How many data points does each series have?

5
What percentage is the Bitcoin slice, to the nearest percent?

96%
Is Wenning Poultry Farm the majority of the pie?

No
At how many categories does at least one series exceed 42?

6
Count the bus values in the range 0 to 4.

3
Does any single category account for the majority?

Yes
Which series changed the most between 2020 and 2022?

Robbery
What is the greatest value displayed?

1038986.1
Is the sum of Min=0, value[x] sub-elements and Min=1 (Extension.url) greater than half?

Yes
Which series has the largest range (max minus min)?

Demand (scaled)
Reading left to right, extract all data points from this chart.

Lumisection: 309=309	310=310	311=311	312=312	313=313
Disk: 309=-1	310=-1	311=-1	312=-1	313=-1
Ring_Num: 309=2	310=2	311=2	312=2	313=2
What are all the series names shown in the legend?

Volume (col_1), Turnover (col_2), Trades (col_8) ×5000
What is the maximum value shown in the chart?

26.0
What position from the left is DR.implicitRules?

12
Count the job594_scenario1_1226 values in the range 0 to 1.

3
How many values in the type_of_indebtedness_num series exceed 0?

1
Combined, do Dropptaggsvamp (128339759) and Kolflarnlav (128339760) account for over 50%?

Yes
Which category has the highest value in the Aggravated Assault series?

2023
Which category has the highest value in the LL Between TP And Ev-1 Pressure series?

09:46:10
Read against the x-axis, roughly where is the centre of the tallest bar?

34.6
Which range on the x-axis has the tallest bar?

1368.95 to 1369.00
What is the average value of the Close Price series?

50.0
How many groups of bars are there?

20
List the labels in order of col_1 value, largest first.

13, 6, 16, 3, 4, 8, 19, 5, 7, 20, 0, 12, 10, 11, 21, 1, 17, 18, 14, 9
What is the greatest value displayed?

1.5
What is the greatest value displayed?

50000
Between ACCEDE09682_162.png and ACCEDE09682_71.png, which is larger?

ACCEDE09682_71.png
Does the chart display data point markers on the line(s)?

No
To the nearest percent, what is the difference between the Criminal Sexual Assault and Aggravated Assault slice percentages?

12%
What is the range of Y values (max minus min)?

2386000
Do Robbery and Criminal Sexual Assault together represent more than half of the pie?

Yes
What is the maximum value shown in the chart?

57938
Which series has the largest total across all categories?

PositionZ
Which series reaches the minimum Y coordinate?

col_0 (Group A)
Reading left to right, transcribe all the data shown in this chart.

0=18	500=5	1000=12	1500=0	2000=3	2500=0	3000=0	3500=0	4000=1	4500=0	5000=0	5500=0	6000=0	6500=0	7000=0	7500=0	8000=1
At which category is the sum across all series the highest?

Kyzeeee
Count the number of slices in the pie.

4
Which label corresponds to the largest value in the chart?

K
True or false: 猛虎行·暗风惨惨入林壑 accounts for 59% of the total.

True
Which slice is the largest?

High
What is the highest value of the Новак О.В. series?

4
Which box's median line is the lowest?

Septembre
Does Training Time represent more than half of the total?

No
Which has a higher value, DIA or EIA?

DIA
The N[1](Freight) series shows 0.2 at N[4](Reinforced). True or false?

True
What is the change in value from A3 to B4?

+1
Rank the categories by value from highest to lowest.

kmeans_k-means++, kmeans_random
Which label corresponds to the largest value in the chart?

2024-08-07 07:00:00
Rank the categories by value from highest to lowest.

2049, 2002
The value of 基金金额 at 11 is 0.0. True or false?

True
========================
Task to carry out - Rewrite the records beginning at the line that has "1368.95 to 1369.00" and stopping after the line that has "Reading left to right, transcribe". Replace "greatest" with "highest" and leave everything else as it is.

Exercise solution -
1368.95 to 1369.00
What is the average value of the Close Price series?

50.0
How many groups of bars are there?

20
List the labels in order of col_1 value, largest first.

13, 6, 16, 3, 4, 8, 19, 5, 7, 20, 0, 12, 10, 11, 21, 1, 17, 18, 14, 9
What is the highest value displayed?

1.5
What is the highest value displayed?

50000
Between ACCEDE09682_162.png and ACCEDE09682_71.png, which is larger?

ACCEDE09682_71.png
Does the chart display data point markers on the line(s)?

No
To the nearest percent, what is the difference between the Criminal Sexual Assault and Aggravated Assault slice percentages?

12%
What is the range of Y values (max minus min)?

2386000
Do Robbery and Criminal Sexual Assault together represent more than half of the pie?

Yes
What is the maximum value shown in the chart?

57938
Which series has the largest total across all categories?

PositionZ
Which series reaches the minimum Y coordinate?

col_0 (Group A)
Reading left to right, transcribe all the data shown in this chart.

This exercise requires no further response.